__Work request__. Pictures appear in the records below; write out everything else exactly.

__Records for the exercise__.
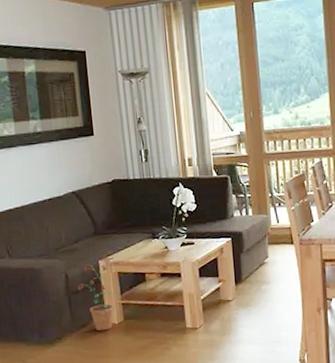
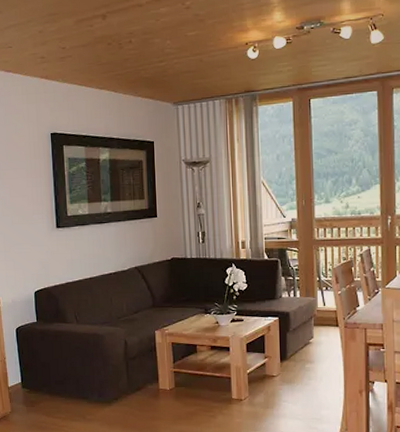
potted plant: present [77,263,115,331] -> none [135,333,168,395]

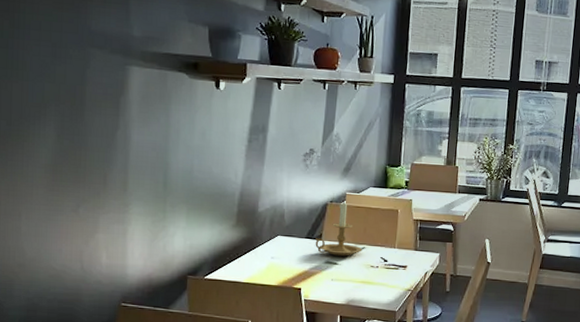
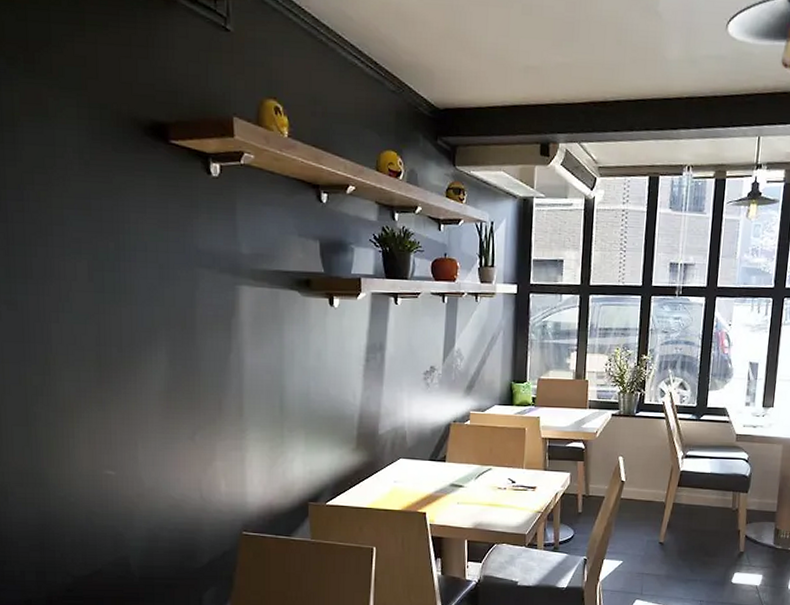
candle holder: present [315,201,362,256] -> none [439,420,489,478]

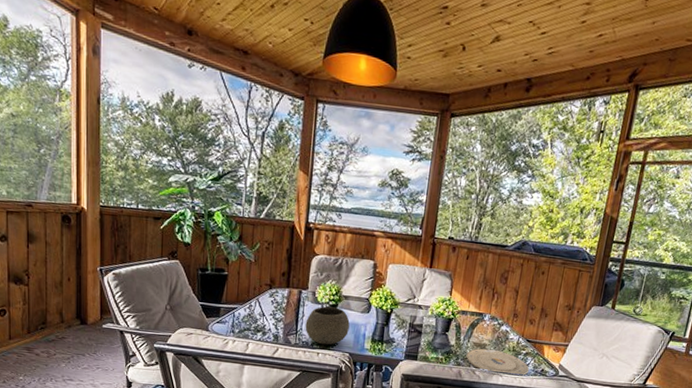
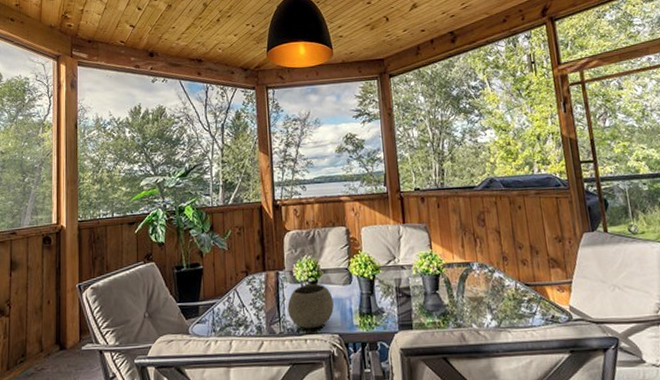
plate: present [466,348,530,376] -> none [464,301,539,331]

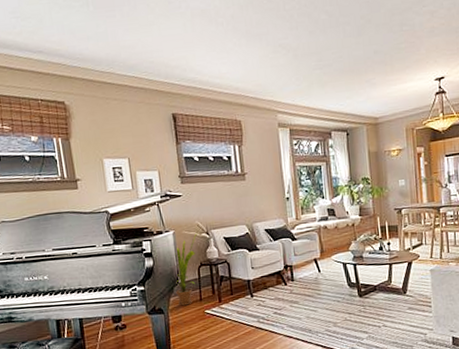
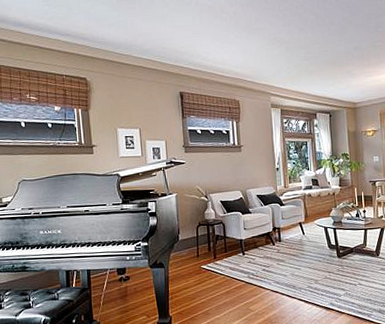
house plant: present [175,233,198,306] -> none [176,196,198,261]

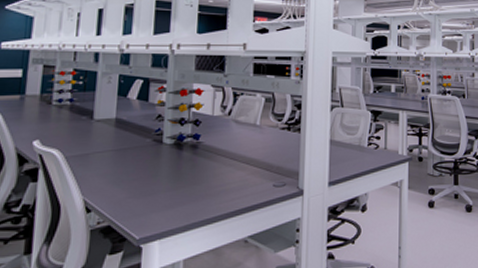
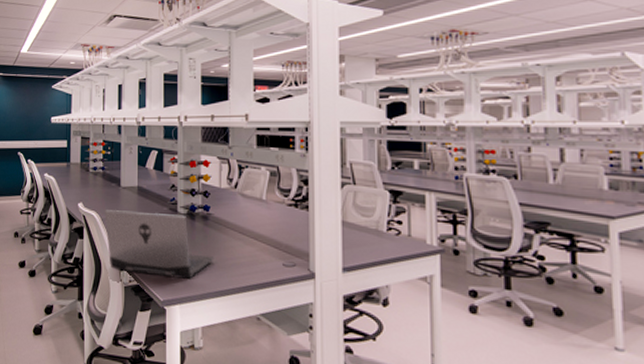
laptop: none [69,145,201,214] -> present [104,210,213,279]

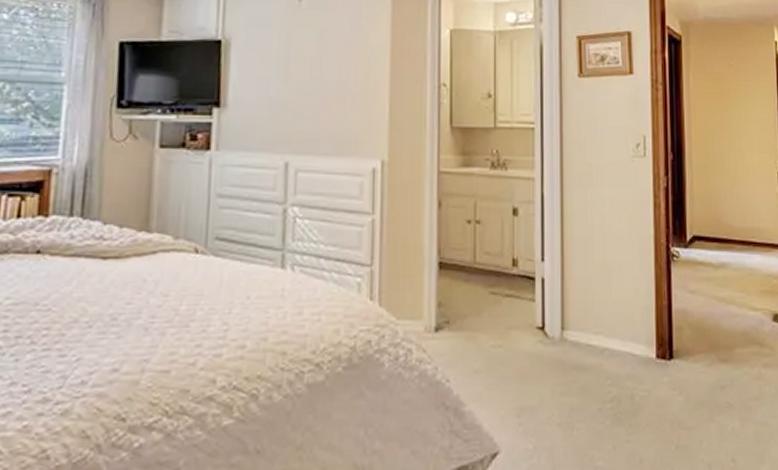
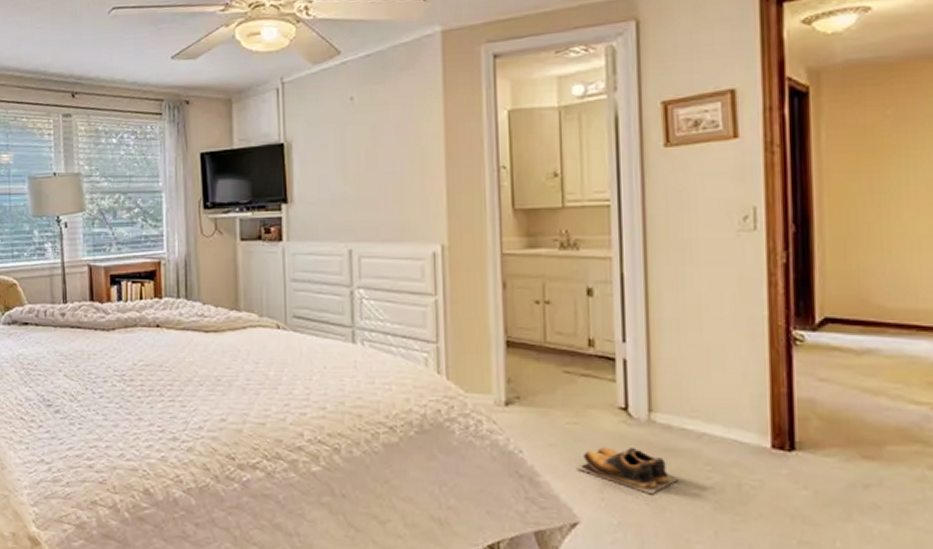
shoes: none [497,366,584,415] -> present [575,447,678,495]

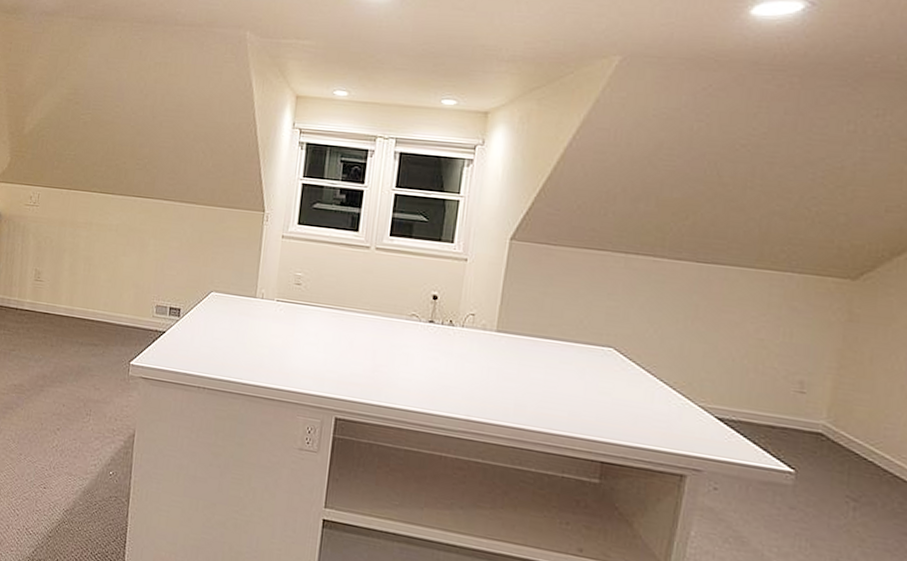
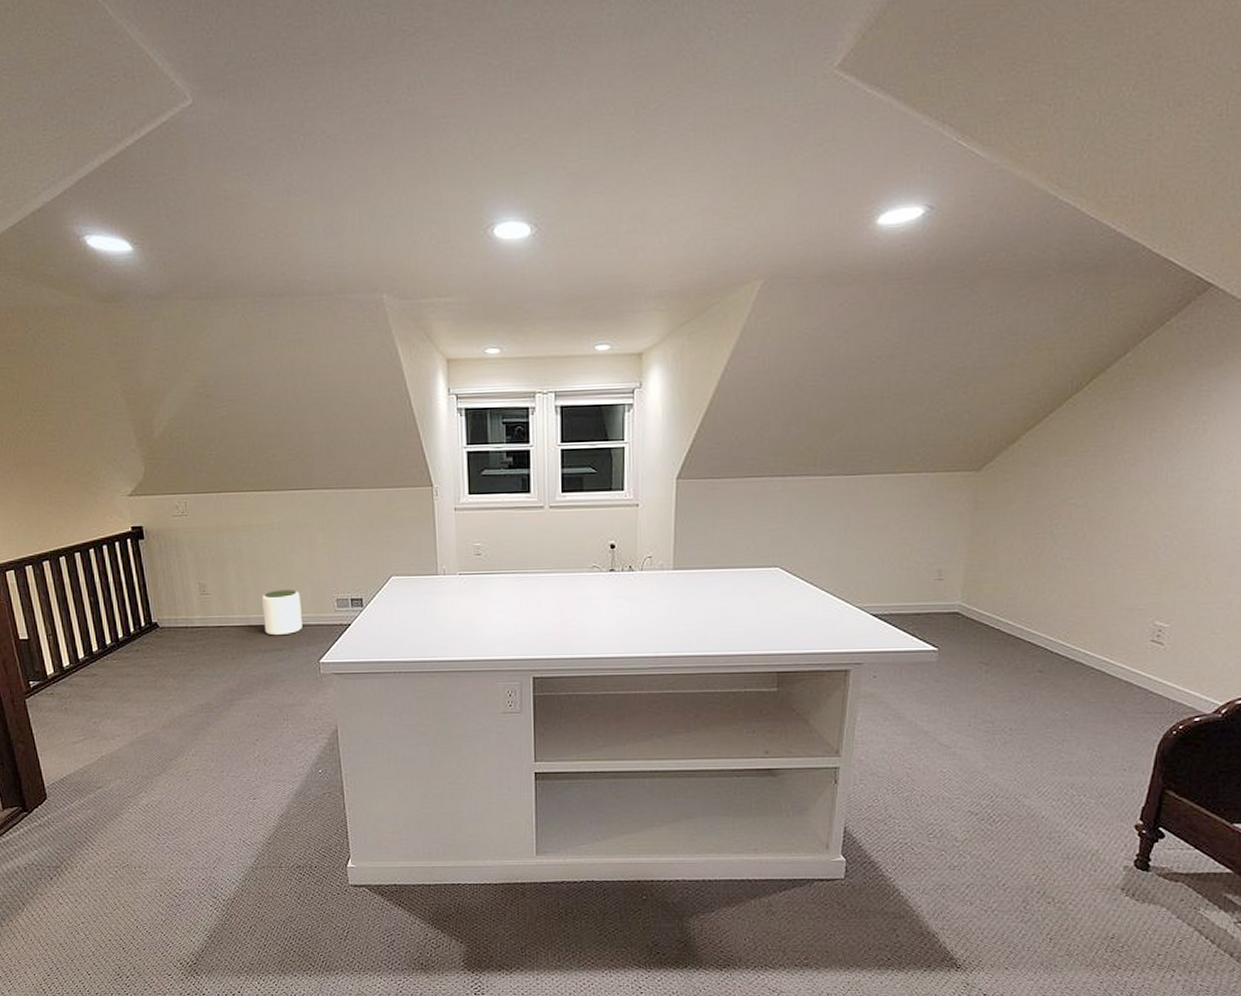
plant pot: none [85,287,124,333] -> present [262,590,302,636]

__Finished task__.
potted plant: present [77,263,115,331] -> none [135,333,168,395]

candle holder: present [315,201,362,256] -> none [439,420,489,478]

plate: present [466,348,530,376] -> none [464,301,539,331]

house plant: present [175,233,198,306] -> none [176,196,198,261]

laptop: none [69,145,201,214] -> present [104,210,213,279]

shoes: none [497,366,584,415] -> present [575,447,678,495]

plant pot: none [85,287,124,333] -> present [262,590,302,636]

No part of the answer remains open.